Reproduce the data word for word, starting at its beginning and ending with the line that contains "GDP 比重仅为40%，就已经让罗斯福总统如坐针毡，急于实现财政收支平衡了。对比之下，2010年，美国政府债务占 GDP", including that line. Leave the pictures out of your answer.
* * * * * * * * *
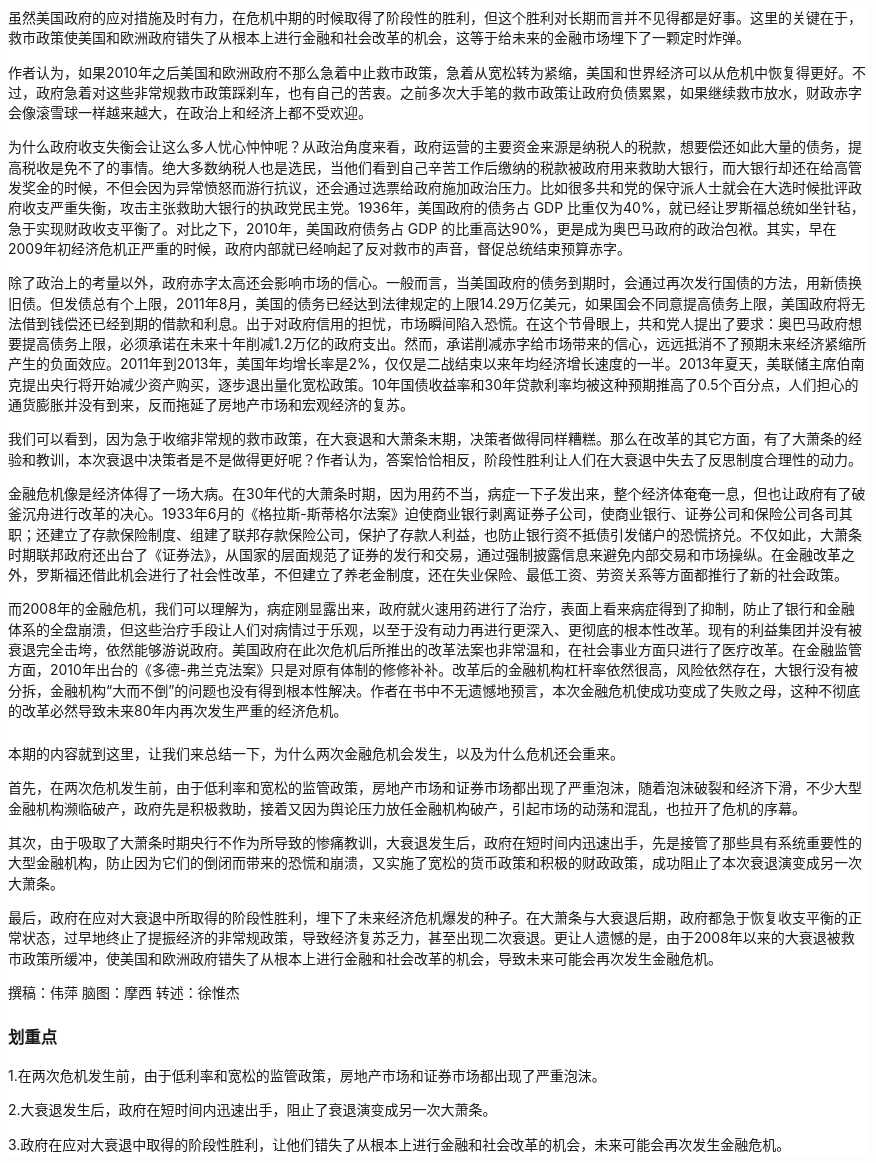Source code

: 虽然美国政府的应对措施及时有力，在危机中期的时候取得了阶段性的胜利，但这个胜利对长期而言并不见得都是好事。这里的关键在于，救市政策使美国和欧洲政府错失了从根本上进行金融和社会改革的机会，这等于给未来的金融市场埋下了一颗定时炸弹。

作者认为，如果2010年之后美国和欧洲政府不那么急着中止救市政策，急着从宽松转为紧缩，美国和世界经济可以从危机中恢复得更好。不过，政府急着对这些非常规救市政策踩刹车，也有自己的苦衷。之前多次大手笔的救市政策让政府负债累累，如果继续救市放水，财政赤字会像滚雪球一样越来越大，在政治上和经济上都不受欢迎。

为什么政府收支失衡会让这么多人忧心忡忡呢？从政治角度来看，政府运营的主要资金来源是纳税人的税款，想要偿还如此大量的债务，提高税收是免不了的事情。绝大多数纳税人也是选民，当他们看到自己辛苦工作后缴纳的税款被政府用来救助大银行，而大银行却还在给高管发奖金的时候，不但会因为异常愤怒而游行抗议，还会通过选票给政府施加政治压力。比如很多共和党的保守派人士就会在大选时候批评政府收支严重失衡，攻击主张救助大银行的执政党民主党。1936年，美国政府的债务占 GDP 比重仅为40%，就已经让罗斯福总统如坐针毡，急于实现财政收支平衡了。对比之下，2010年，美国政府债务占 GDP 的比重高达90%，更是成为奥巴马政府的政治包袱。其实，早在2009年初经济危机正严重的时候，政府内部就已经响起了反对救市的声音，督促总统结束预算赤字。

除了政治上的考量以外，政府赤字太高还会影响市场的信心。一般而言，当美国政府的债务到期时，会通过再次发行国债的方法，用新债换旧债。但发债总有个上限，2011年8月，美国的债务已经达到法律规定的上限14.29万亿美元，如果国会不同意提高债务上限，美国政府将无法借到钱偿还已经到期的借款和利息。出于对政府信用的担忧，市场瞬间陷入恐慌。在这个节骨眼上，共和党人提出了要求：奥巴马政府想要提高债务上限，必须承诺在未来十年削减1.2万亿的政府支出。然而，承诺削减赤字给市场带来的信心，远远抵消不了预期未来经济紧缩所产生的负面效应。2011年到2013年，美国年均增长率是2%，仅仅是二战结束以来年均经济增长速度的一半。2013年夏天，美联储主席伯南克提出央行将开始减少资产购买，逐步退出量化宽松政策。10年国债收益率和30年贷款利率均被这种预期推高了0.5个百分点，人们担心的通货膨胀并没有到来，反而拖延了房地产市场和宏观经济的复苏。

我们可以看到，因为急于收缩非常规的救市政策，在大衰退和大萧条末期，决策者做得同样糟糕。那么在改革的其它方面，有了大萧条的经验和教训，本次衰退中决策者是不是做得更好呢？作者认为，答案恰恰相反，阶段性胜利让人们在大衰退中失去了反思制度合理性的动力。

金融危机像是经济体得了一场大病。在30年代的大萧条时期，因为用药不当，病症一下子发出来，整个经济体奄奄一息，但也让政府有了破釜沉舟进行改革的决心。1933年6月的《格拉斯-斯蒂格尔法案》迫使商业银行剥离证券子公司，使商业银行、证券公司和保险公司各司其职；还建立了存款保险制度、组建了联邦存款保险公司，保护了存款人利益，也防止银行资不抵债引发储户的恐慌挤兑。不仅如此，大萧条时期联邦政府还出台了《证券法》，从国家的层面规范了证券的发行和交易，通过强制披露信息来避免内部交易和市场操纵。在金融改革之外，罗斯福还借此机会进行了社会性改革，不但建立了养老金制度，还在失业保险、最低工资、劳资关系等方面都推行了新的社会政策。

而2008年的金融危机，我们可以理解为，病症刚显露出来，政府就火速用药进行了治疗，表面上看来病症得到了抑制，防止了银行和金融体系的全盘崩溃，但这些治疗手段让人们对病情过于乐观，以至于没有动力再进行更深入、更彻底的根本性改革。现有的利益集团并没有被衰退完全击垮，依然能够游说政府。美国政府在此次危机后所推出的改革法案也非常温和，在社会事业方面只进行了医疗改革。在金融监管方面，2010年出台的《多德-弗兰克法案》只是对原有体制的修修补补。改革后的金融机构杠杆率依然很高，风险依然存在，大银行没有被分拆，金融机构“大而不倒”的问题也没有得到根本性解决。作者在书中不无遗憾地预言，本次金融危机使成功变成了失败之母，这种不彻底的改革必然导致未来80年内再次发生严重的经济危机。

###   



本期的内容就到这里，让我们来总结一下，为什么两次金融危机会发生，以及为什么危机还会重来。

首先，在两次危机发生前，由于低利率和宽松的监管政策，房地产市场和证券市场都出现了严重泡沫，随着泡沫破裂和经济下滑，不少大型金融机构濒临破产，政府先是积极救助，接着又因为舆论压力放任金融机构破产，引起市场的动荡和混乱，也拉开了危机的序幕。

其次，由于吸取了大萧条时期央行不作为所导致的惨痛教训，大衰退发生后，政府在短时间内迅速出手，先是接管了那些具有系统重要性的大型金融机构，防止因为它们的倒闭而带来的恐慌和崩溃，又实施了宽松的货币政策和积极的财政政策，成功阻止了本次衰退演变成另一次大萧条。

最后，政府在应对大衰退中所取得的阶段性胜利，埋下了未来经济危机爆发的种子。在大萧条与大衰退后期，政府都急于恢复收支平衡的正常状态，过早地终止了提振经济的非常规政策，导致经济复苏乏力，甚至出现二次衰退。更让人遗憾的是，由于2008年以来的大衰退被救市政策所缓冲，使美国和欧洲政府错失了从根本上进行金融和社会改革的机会，导致未来可能会再次发生金融危机。

撰稿：伟萍
脑图：摩西
转述：徐惟杰

### 划重点

 1.在两次危机发生前，由于低利率和宽松的监管政策，房地产市场和证券市场都出现了严重泡沫。

 2.大衰退发生后，政府在短时间内迅速出手，阻止了衰退演变成另一次大萧条。

 3.政府在应对大衰退中取得的阶段性胜利，让他们错失了从根本上进行金融和社会改革的机会，未来可能会再次发生金融危机。

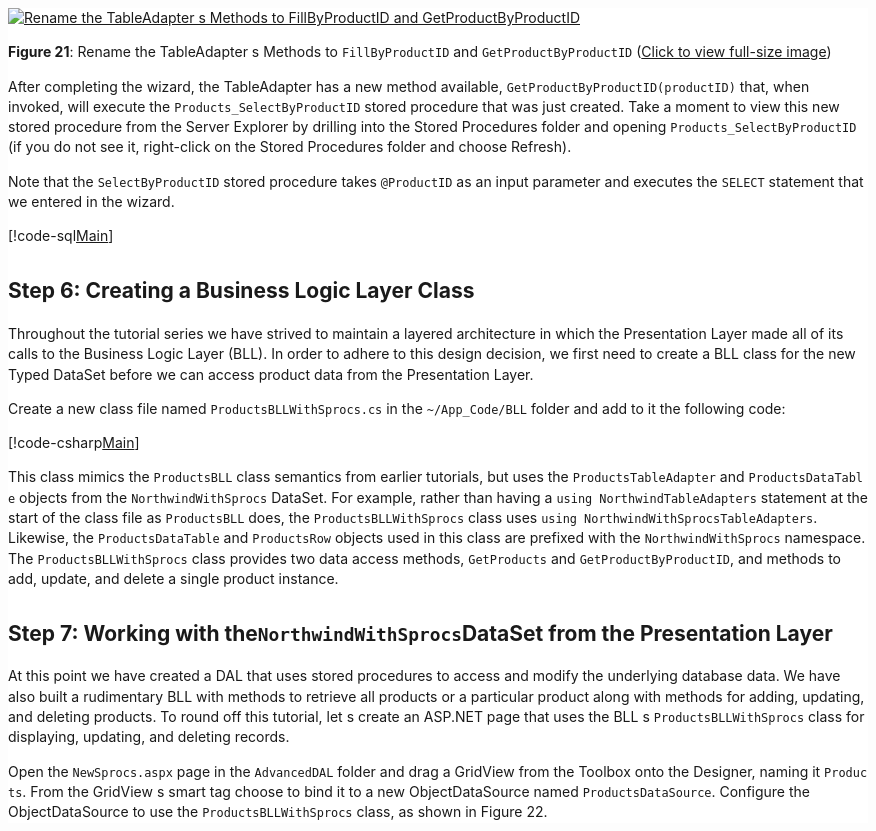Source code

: [![Rename the TableAdapter s Methods to FillByProductID and GetProductByProductID](creating-new-stored-procedures-for-the-typed-dataset-s-tableadapters-cs/_static/image48.png)](creating-new-stored-procedures-for-the-typed-dataset-s-tableadapters-cs/_static/image47.png)

**Figure 21**: Rename the TableAdapter s Methods to `FillByProductID` and `GetProductByProductID` ([Click to view full-size image](creating-new-stored-procedures-for-the-typed-dataset-s-tableadapters-cs/_static/image49.png))

After completing the wizard, the TableAdapter has a new method available, `GetProductByProductID(productID)` that, when invoked, will execute the `Products_SelectByProductID` stored procedure that was just created. Take a moment to view this new stored procedure from the Server Explorer by drilling into the Stored Procedures folder and opening `Products_SelectByProductID` (if you do not see it, right-click on the Stored Procedures folder and choose Refresh).

Note that the `SelectByProductID` stored procedure takes `@ProductID` as an input parameter and executes the `SELECT` statement that we entered in the wizard.

[!code-sql[Main](creating-new-stored-procedures-for-the-typed-dataset-s-tableadapters-cs/samples/sample10.sql)]

## Step 6: Creating a Business Logic Layer Class

Throughout the tutorial series we have strived to maintain a layered architecture in which the Presentation Layer made all of its calls to the Business Logic Layer (BLL). In order to adhere to this design decision, we first need to create a BLL class for the new Typed DataSet before we can access product data from the Presentation Layer.

Create a new class file named `ProductsBLLWithSprocs.cs` in the `~/App_Code/BLL` folder and add to it the following code:

[!code-csharp[Main](creating-new-stored-procedures-for-the-typed-dataset-s-tableadapters-cs/samples/sample11.cs)]

This class mimics the `ProductsBLL` class semantics from earlier tutorials, but uses the `ProductsTableAdapter` and `ProductsDataTable` objects from the `NorthwindWithSprocs` DataSet. For example, rather than having a `using NorthwindTableAdapters` statement at the start of the class file as `ProductsBLL` does, the `ProductsBLLWithSprocs` class uses `using NorthwindWithSprocsTableAdapters`. Likewise, the `ProductsDataTable` and `ProductsRow` objects used in this class are prefixed with the `NorthwindWithSprocs` namespace. The `ProductsBLLWithSprocs` class provides two data access methods, `GetProducts` and `GetProductByProductID`, and methods to add, update, and delete a single product instance.

## Step 7: Working with the`NorthwindWithSprocs`DataSet from the Presentation Layer

At this point we have created a DAL that uses stored procedures to access and modify the underlying database data. We have also built a rudimentary BLL with methods to retrieve all products or a particular product along with methods for adding, updating, and deleting products. To round off this tutorial, let s create an ASP.NET page that uses the BLL s `ProductsBLLWithSprocs` class for displaying, updating, and deleting records.

Open the `NewSprocs.aspx` page in the `AdvancedDAL` folder and drag a GridView from the Toolbox onto the Designer, naming it `Products`. From the GridView s smart tag choose to bind it to a new ObjectDataSource named `ProductsDataSource`. Configure the ObjectDataSource to use the `ProductsBLLWithSprocs` class, as shown in Figure 22.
* * * * * * * * *
* _Completed task_
Source code

: 虽然美国政府的应对措施及时有力，在危机中期的时候取得了阶段性的胜利，但这个胜利对长期而言并不见得都是好事。这里的关键在于，救市政策使美国和欧洲政府错失了从根本上进行金融和社会改革的机会，这等于给未来的金融市场埋下了一颗定时炸弹。

作者认为，如果2010年之后美国和欧洲政府不那么急着中止救市政策，急着从宽松转为紧缩，美国和世界经济可以从危机中恢复得更好。不过，政府急着对这些非常规救市政策踩刹车，也有自己的苦衷。之前多次大手笔的救市政策让政府负债累累，如果继续救市放水，财政赤字会像滚雪球一样越来越大，在政治上和经济上都不受欢迎。

为什么政府收支失衡会让这么多人忧心忡忡呢？从政治角度来看，政府运营的主要资金来源是纳税人的税款，想要偿还如此大量的债务，提高税收是免不了的事情。绝大多数纳税人也是选民，当他们看到自己辛苦工作后缴纳的税款被政府用来救助大银行，而大银行却还在给高管发奖金的时候，不但会因为异常愤怒而游行抗议，还会通过选票给政府施加政治压力。比如很多共和党的保守派人士就会在大选时候批评政府收支严重失衡，攻击主张救助大银行的执政党民主党。1936年，美国政府的债务占 GDP 比重仅为40%，就已经让罗斯福总统如坐针毡，急于实现财政收支平衡了。对比之下，2010年，美国政府债务占 GDP 的比重高达90%，更是成为奥巴马政府的政治包袱。其实，早在2009年初经济危机正严重的时候，政府内部就已经响起了反对救市的声音，督促总统结束预算赤字。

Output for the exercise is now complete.